Skip to content

Algorithms with training that requires split by class don't seem to work

When running a small baseline algorithm, such as lda, it seems that the required classes for the training samples is not forwarded to the training algorithm:

$ bob bio pipelines vanilla-biometrics -vv atnt  lda

...

File ".../bob.bio.base/bob/bio/base/transformers/algorithm.py", line 62, in fit
    training_data = split_X_by_y(X, y)
  File ".../bob.bio.base/bob/bio/base/transformers/__init__.py", line 6, in split_X_by_y
    for x1, y1 in zip(X, y):
TypeError: 'NoneType' object is not iterable

I have checked what is going on, and it seems that y=None in: https://gitlab.idiap.ch/bob/bob.bio.base/-/blob/1c3f542ee4d77592146ddc54aa8a51194a853745/bob/bio/base/transformers/__init__.py#L4 called by: https://gitlab.idiap.ch/bob/bob.bio.base/-/blob/1c3f542ee4d77592146ddc54aa8a51194a853745/bob/bio/base/transformers/algorithm.py#L61

Unfortunately, I cannot trace the issue back further since my experience in debugging dask is very limited.
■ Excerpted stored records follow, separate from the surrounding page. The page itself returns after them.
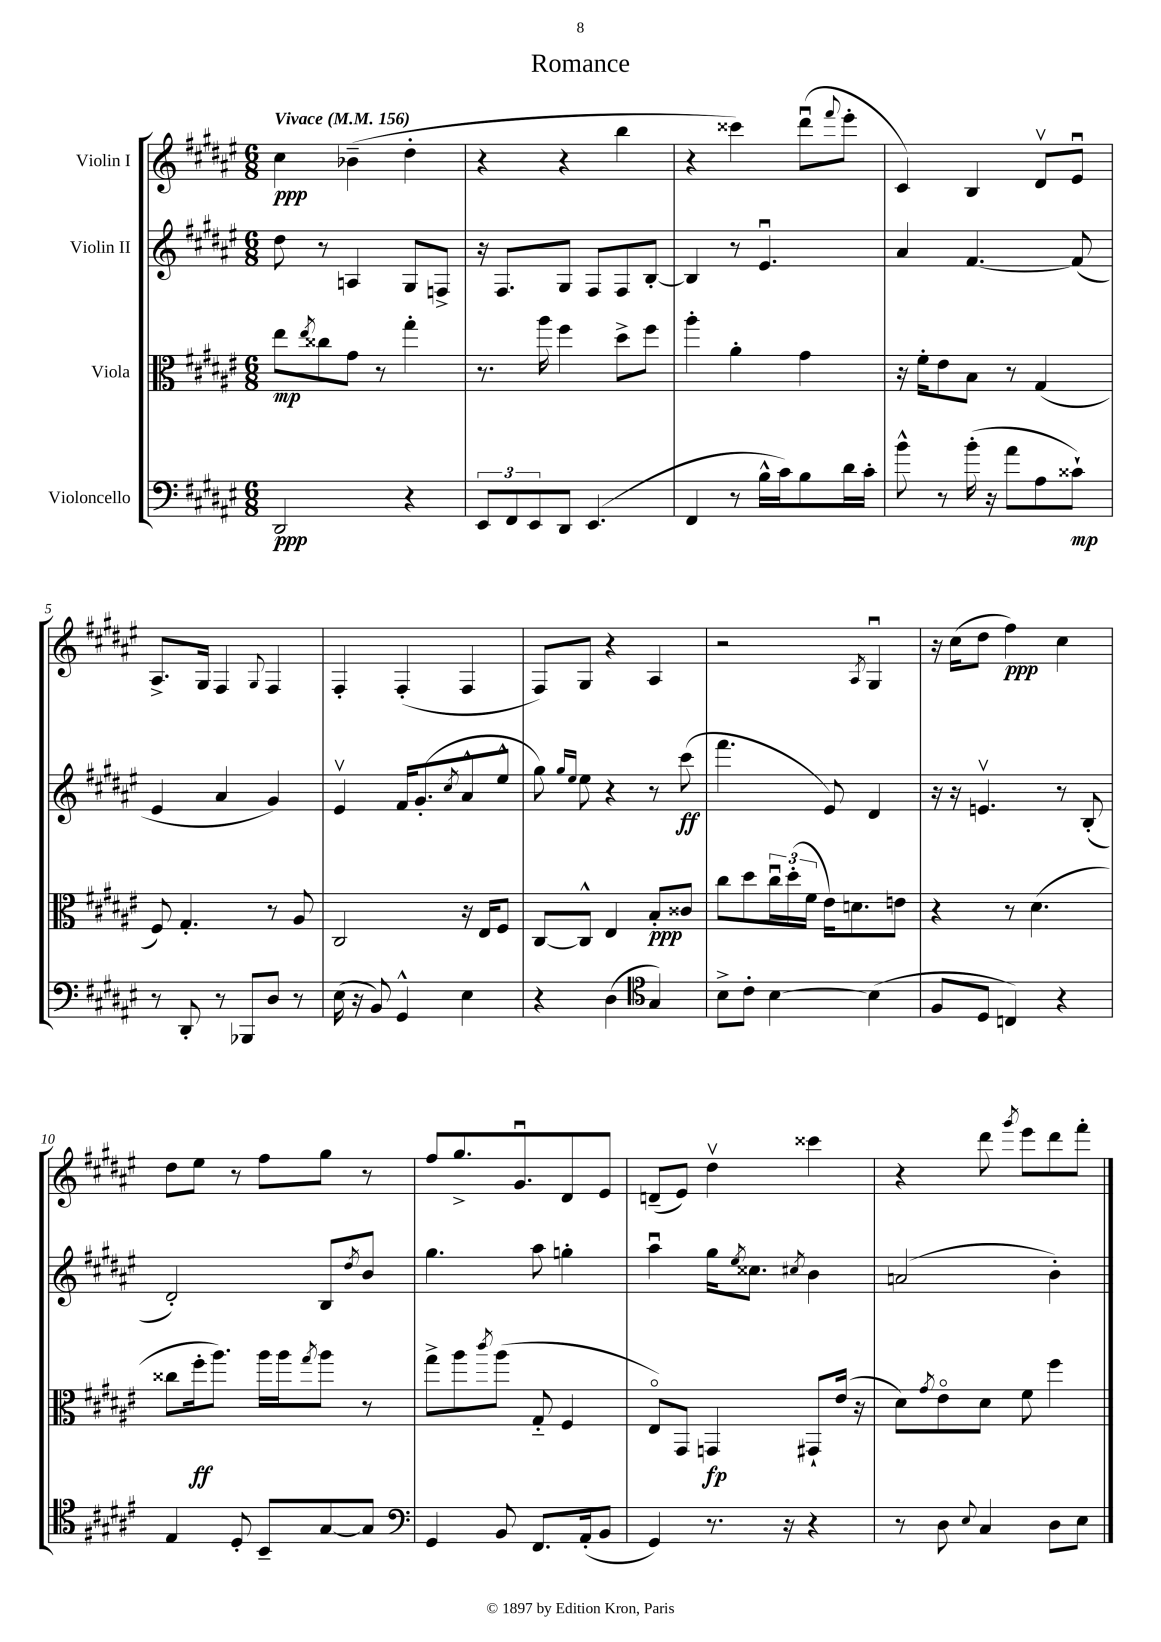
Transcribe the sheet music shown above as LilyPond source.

\header { title = "Romance" }
<<
\new StaffGroup <<
\new Staff = "s0" \with { instrumentName = "Violin I" } {
    \clef treble \key fis \major \numericTimeSignature \time 6/8 \tempo "Vivace" 4 = 156
    cis''4\ppp bes'4--( dis''4-. |
    r4 r4 b''4 |
    r4 cisis'''4) dis'''8\downbow( \appoggiatura { fis'''8 } eis'''8-. |
    cis'4) b4 dis'8\upbow eis'8\downbow |
    ais8.-> gis16 fis4 \appoggiatura { gis8 } fis4 |
    fis4-. fis4-.( fis4 |
    fis8) gis8 r4 ais4 |
    r2 \acciaccatura { ais8 } gis4\downbow |
    r16 cis''16( dis''8 fis''4\ppp) cis''4 |
    dis''8 eis''8 r8 fis''8 gis''8 r8 |
    fis''8 gis''8.-> gis'8.\downbow dis'8 eis'8 |
    d'8--( eis'8) dis''4\upbow cisis'''4 |
    r4 dis'''8 \acciaccatura { gis'''8 } eis'''8 dis'''8 fis'''8-. \bar "|." |
}
\new Staff = "s1" \with { instrumentName = "Violin II" } {
    \clef treble \key fis \major \numericTimeSignature \time 6/8
    dis''8 r8 a4 gis8 f8-> |
    r16 fis8. gis8 fis8 fis8 b8~-. |
    b4 r8 eis'4.\downbow |
    ais'4 fis'4.~ fis'8( |
    eis'4 ais'4 gis'4) |
    eis'4\upbow fis'16 gis'8.-.( \acciaccatura { cis''8 } ais'8-^ eis''8-^ |
    gis''8) \grace { gis''16 eis''16 } eis''8 r4 r8 cis'''8\ff( |
    fis'''4. eis'8) dis'4 |
    r16 r16 e'4.\upbow r8 b8-.( |
    dis'2-.) b8 \acciaccatura { dis''8 } b'8 |
    gis''4. ais''8 g''4-. |
    ais''4\downbow gis''16 \acciaccatura { eis''8 } cisis''8. \acciaccatura { cis''8 } b'4 |
    a'2( b'4-.) \bar "|." |
}
\new Staff = "s2" \with { instrumentName = "Viola" } {
    \clef alto \key fis \major \numericTimeSignature \time 6/8
    eis''8\mp \acciaccatura { eis''8 } cisis''8 gis'8 r8 gis''4-. |
    r8. ais''16 fis''4 dis''8-> fis''8 |
    ais''4-. ais'4-. gis'4 |
    r16 fis'16-. eis'8 b8 r8 gis4( |
    fis8) gis4.-. r8 ais8 |
    cis2 r16 eis16 fis8 |
    cis8~ cis8-^ eis4 b8-.\ppp cisis'8 |
    cis''8 dis''8 \tuplet 3/2 { cis''16\downbow dis''16-.( fis'16 } eis'16) d'8. e'8 |
    r4 r8 dis'4.( |
    cisis''8 fis''16-.\ff ais''8.) ais''16 ais''16 \acciaccatura { gis''8 } ais''8 r8 |
    gis''8-> ais''8 \acciaccatura { cis'''8 } ais''8( gis8-_ fis4 |
    eis8\flageolet) gis,8 g,4\fp gis,8-! eis'16( r16 |
    dis'8) \acciaccatura { gis'8 } eis'8\flageolet dis'8 fis'8 fis''4 \bar "|." |
}
\new Staff = "s3" \with { instrumentName = "Violoncello" } {
    \clef bass \key fis \major \numericTimeSignature \time 6/8
    dis,2\ppp r4 |
    \tuplet 3/2 { eis,8 fis,8 eis,8 } dis,8 eis,4.( |
    fis,4 r8 b16-^ cis'16) b8 dis'16 cis'16-. |
    b'8-^ r8 b'16-.( r16 ais'8 ais8 cisis'8-!\mp) |
    r8 dis,8-. r8 bes,,8 dis8 r8 |
    eis16( r16 b,8) gis,4-^ eis4 |
    r4 dis4( \clef tenor gis4) |
    b8-> cis'8-. b4~ b4( |
    fis8 dis8 c4) r4 |
    eis4 dis8-. b,8-- gis8~ gis8 |
    \clef bass gis,4 b,8 fis,8. ais,16-.( b,8 |
    gis,4) r8. r16 r4 |
    r8 dis8 \appoggiatura { eis8 } cis4 dis8 eis8 \bar "|." |
}
>>
>>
Maybe we should allow to run the pipeline without dask -- as far as I understood, the dask-pipeline is only a wrapper around the whole pipeline. Is it possible to skip using the dask wrapper and run everything local in a single thread? This would make debugging much easier.

Actually, I wanted to try out the above pipeline to debug my dask setup, which does not work.